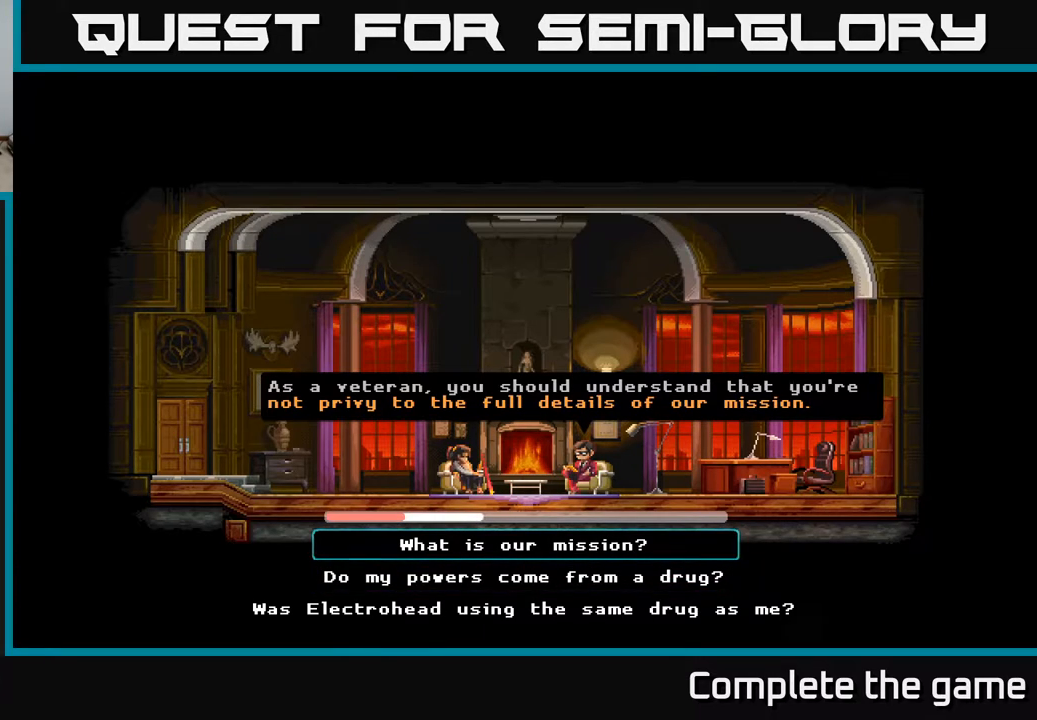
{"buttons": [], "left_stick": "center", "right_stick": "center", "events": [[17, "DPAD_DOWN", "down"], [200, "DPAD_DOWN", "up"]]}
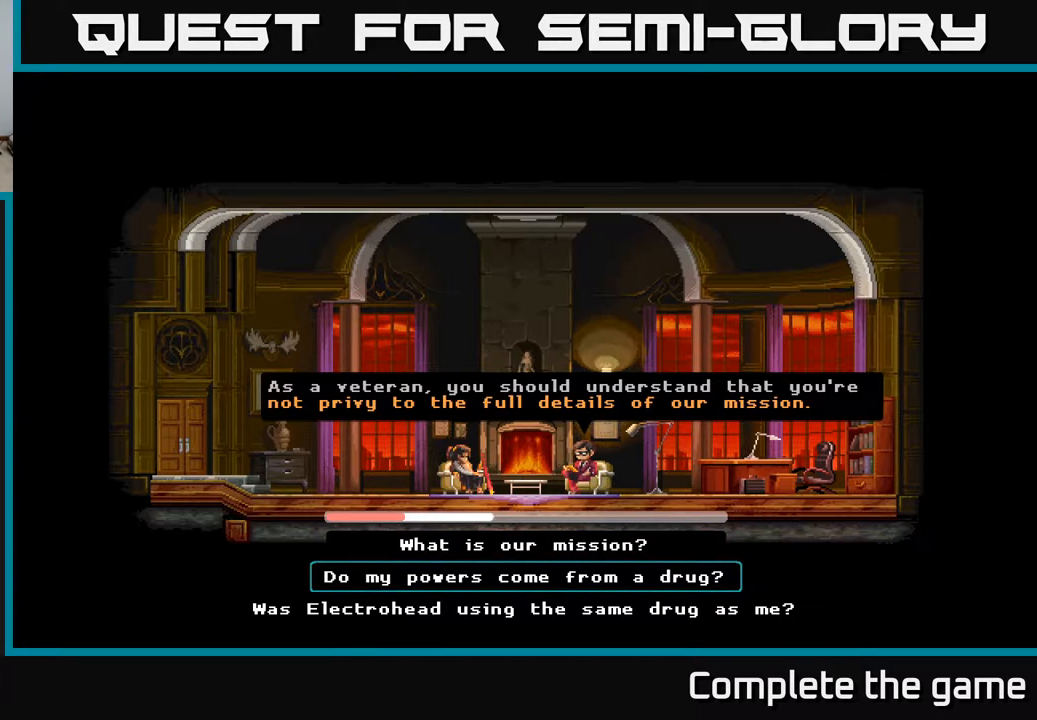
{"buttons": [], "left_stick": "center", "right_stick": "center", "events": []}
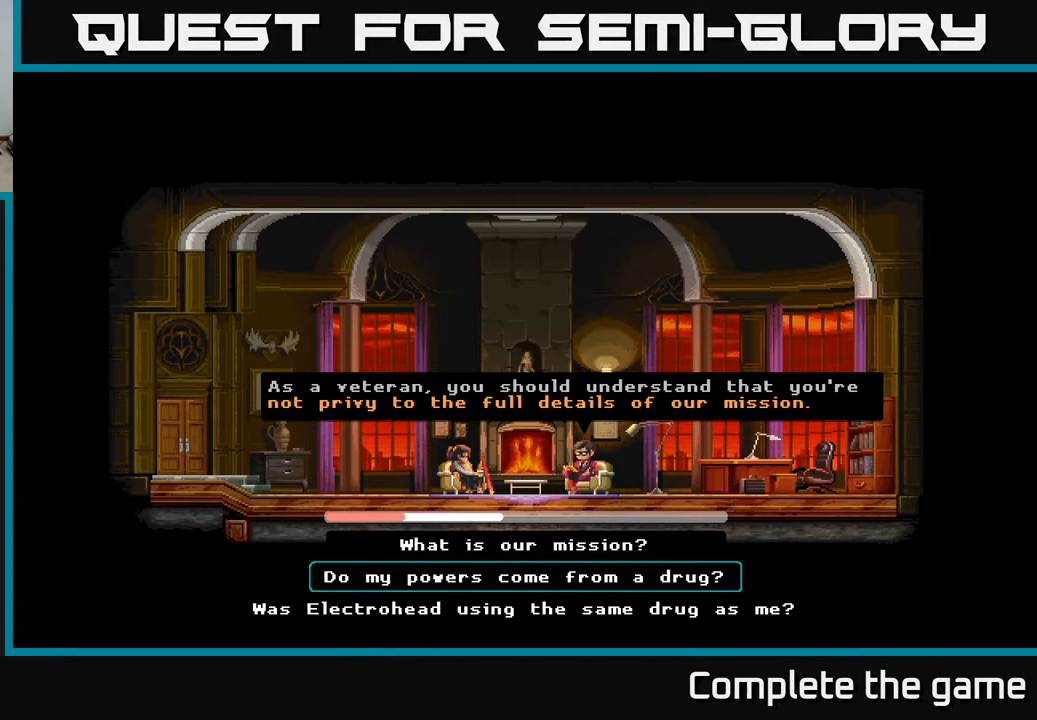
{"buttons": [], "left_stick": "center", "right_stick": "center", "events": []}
# # #
» TASK TO COMPLETE:
Could every line above be set down exactly, with the pictures omitted?

» RESULT:
{"buttons": [], "left_stick": "center", "right_stick": "center", "events": [[17, "DPAD_DOWN", "down"], [200, "DPAD_DOWN", "up"]]}
{"buttons": [], "left_stick": "center", "right_stick": "center", "events": []}
{"buttons": [], "left_stick": "center", "right_stick": "center", "events": []}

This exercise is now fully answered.